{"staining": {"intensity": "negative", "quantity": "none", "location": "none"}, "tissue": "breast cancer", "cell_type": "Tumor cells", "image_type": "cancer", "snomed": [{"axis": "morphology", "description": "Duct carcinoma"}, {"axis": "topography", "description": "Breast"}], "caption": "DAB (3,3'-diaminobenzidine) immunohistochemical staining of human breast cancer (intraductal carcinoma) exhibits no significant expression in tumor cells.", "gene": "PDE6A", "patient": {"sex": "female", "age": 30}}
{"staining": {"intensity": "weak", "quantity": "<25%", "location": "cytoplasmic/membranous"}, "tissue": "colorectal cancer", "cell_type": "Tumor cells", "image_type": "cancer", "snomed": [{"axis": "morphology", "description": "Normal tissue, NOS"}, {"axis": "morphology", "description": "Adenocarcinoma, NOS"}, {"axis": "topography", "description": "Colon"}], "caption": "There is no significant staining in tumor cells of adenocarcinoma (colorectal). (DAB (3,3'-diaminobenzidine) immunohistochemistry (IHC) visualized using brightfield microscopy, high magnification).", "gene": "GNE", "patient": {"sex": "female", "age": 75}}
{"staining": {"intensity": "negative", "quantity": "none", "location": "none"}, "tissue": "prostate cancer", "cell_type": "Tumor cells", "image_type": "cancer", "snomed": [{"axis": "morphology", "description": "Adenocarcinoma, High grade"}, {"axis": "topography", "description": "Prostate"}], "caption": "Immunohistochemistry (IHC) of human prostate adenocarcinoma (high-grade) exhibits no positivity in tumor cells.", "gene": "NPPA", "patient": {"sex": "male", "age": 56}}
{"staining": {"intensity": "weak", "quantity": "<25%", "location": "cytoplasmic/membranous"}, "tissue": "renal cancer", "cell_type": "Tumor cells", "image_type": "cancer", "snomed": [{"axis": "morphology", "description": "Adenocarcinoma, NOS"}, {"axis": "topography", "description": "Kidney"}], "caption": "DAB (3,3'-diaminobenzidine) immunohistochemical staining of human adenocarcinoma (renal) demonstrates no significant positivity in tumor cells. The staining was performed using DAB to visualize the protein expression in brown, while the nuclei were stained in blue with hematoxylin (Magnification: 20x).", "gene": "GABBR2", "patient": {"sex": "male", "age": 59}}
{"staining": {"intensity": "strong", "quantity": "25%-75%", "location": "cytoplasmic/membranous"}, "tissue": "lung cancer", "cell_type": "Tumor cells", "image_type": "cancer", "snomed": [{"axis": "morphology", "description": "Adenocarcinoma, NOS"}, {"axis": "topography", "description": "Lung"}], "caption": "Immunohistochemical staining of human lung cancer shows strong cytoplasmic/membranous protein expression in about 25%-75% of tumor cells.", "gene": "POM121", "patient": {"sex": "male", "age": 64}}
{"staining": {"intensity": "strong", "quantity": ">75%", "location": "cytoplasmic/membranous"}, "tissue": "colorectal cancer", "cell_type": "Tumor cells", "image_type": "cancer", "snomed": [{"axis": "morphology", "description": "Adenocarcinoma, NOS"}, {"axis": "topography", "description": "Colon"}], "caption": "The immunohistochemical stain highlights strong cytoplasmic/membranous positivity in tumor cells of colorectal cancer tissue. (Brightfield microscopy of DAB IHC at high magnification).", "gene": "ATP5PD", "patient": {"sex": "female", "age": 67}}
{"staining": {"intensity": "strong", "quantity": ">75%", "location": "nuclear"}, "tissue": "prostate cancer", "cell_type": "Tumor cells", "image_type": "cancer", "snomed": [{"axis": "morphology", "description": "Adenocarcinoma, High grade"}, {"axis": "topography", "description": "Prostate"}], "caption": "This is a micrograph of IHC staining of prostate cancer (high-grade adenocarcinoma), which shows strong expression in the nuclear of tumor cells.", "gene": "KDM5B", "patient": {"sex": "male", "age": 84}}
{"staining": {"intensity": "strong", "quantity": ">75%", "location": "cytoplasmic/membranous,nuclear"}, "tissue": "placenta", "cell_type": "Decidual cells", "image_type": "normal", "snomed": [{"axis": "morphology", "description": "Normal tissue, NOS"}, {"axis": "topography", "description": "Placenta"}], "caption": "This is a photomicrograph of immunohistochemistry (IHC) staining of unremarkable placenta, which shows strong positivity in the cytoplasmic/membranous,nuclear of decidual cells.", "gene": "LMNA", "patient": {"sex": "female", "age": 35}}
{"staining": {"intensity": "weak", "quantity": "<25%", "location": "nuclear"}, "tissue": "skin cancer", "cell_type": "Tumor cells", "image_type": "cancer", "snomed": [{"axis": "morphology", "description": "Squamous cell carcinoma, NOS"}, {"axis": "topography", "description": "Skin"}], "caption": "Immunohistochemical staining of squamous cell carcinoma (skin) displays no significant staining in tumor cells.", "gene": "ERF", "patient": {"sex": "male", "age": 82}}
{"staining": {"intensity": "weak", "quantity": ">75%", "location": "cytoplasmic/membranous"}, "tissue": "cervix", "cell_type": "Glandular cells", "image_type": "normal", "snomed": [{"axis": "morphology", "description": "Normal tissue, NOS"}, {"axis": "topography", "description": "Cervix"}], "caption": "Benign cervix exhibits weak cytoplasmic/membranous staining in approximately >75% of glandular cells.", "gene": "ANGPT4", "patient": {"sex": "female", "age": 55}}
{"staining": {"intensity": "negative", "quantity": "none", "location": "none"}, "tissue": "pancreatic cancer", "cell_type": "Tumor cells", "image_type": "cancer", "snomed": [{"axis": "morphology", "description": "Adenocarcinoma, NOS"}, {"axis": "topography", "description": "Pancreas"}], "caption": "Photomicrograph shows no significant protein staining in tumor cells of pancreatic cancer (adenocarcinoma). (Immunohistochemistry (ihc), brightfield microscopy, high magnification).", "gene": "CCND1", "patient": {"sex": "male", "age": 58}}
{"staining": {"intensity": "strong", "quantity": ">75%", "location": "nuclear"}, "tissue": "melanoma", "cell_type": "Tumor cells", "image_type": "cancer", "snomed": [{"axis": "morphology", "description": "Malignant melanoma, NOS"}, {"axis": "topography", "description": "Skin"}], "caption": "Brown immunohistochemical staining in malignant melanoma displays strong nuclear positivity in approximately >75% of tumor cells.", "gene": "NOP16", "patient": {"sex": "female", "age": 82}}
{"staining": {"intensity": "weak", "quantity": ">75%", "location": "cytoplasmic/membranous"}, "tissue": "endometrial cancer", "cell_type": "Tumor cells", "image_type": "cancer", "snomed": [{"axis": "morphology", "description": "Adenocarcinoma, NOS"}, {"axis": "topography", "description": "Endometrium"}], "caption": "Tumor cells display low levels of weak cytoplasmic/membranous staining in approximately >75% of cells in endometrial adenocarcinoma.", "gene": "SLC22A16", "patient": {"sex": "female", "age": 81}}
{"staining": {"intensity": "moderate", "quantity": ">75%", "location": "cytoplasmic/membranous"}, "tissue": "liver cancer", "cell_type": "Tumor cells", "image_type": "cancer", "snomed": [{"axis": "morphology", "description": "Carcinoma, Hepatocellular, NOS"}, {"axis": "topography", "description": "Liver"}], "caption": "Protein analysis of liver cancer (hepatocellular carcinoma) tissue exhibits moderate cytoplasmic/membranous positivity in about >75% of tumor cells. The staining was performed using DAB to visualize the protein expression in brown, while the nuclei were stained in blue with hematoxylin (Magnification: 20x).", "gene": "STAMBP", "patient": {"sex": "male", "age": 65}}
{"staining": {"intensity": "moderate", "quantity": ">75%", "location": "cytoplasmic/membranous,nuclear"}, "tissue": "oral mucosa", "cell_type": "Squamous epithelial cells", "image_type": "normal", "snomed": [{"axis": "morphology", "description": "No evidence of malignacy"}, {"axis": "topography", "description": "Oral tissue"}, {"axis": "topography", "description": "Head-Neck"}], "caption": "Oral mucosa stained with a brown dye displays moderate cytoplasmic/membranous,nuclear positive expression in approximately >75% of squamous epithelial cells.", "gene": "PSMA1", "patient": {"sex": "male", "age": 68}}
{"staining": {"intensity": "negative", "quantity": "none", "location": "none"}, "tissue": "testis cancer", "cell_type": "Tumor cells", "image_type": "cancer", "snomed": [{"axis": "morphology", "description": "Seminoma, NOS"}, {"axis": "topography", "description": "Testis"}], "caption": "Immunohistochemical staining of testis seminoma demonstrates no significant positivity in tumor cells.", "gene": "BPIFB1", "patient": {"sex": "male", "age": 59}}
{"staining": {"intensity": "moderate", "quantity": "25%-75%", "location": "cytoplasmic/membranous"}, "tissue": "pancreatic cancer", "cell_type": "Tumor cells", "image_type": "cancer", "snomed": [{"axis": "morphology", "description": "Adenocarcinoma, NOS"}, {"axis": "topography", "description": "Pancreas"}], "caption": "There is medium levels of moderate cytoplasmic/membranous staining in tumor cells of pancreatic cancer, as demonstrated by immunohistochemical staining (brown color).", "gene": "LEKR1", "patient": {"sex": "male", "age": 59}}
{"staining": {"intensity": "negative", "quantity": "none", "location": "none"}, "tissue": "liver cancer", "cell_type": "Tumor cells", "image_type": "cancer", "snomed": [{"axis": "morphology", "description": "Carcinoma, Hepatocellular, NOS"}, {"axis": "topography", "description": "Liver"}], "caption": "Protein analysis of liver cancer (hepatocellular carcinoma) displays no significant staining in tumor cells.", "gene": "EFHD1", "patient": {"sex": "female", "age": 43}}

▬▬▬▬▬▬

TASK TO COMPLETE:
Write out exactly the lines between the start of the entries and the line containing "is no significant", including that line and the first one.

EXERCISE ANSWER:
{"staining": {"intensity": "negative", "quantity": "none", "location": "none"}, "tissue": "breast cancer", "cell_type": "Tumor cells", "image_type": "cancer", "snomed": [{"axis": "morphology", "description": "Duct carcinoma"}, {"axis": "topography", "description": "Breast"}], "caption": "DAB (3,3'-diaminobenzidine) immunohistochemical staining of human breast cancer (intraductal carcinoma) exhibits no significant expression in tumor cells.", "gene": "PDE6A", "patient": {"sex": "female", "age": 30}}
{"staining": {"intensity": "weak", "quantity": "<25%", "location": "cytoplasmic/membranous"}, "tissue": "colorectal cancer", "cell_type": "Tumor cells", "image_type": "cancer", "snomed": [{"axis": "morphology", "description": "Normal tissue, NOS"}, {"axis": "morphology", "description": "Adenocarcinoma, NOS"}, {"axis": "topography", "description": "Colon"}], "caption": "There is no significant staining in tumor cells of adenocarcinoma (colorectal). (DAB (3,3'-diaminobenzidine) immunohistochemistry (IHC) visualized using brightfield microscopy, high magnification).", "gene": "GNE", "patient": {"sex": "female", "age": 75}}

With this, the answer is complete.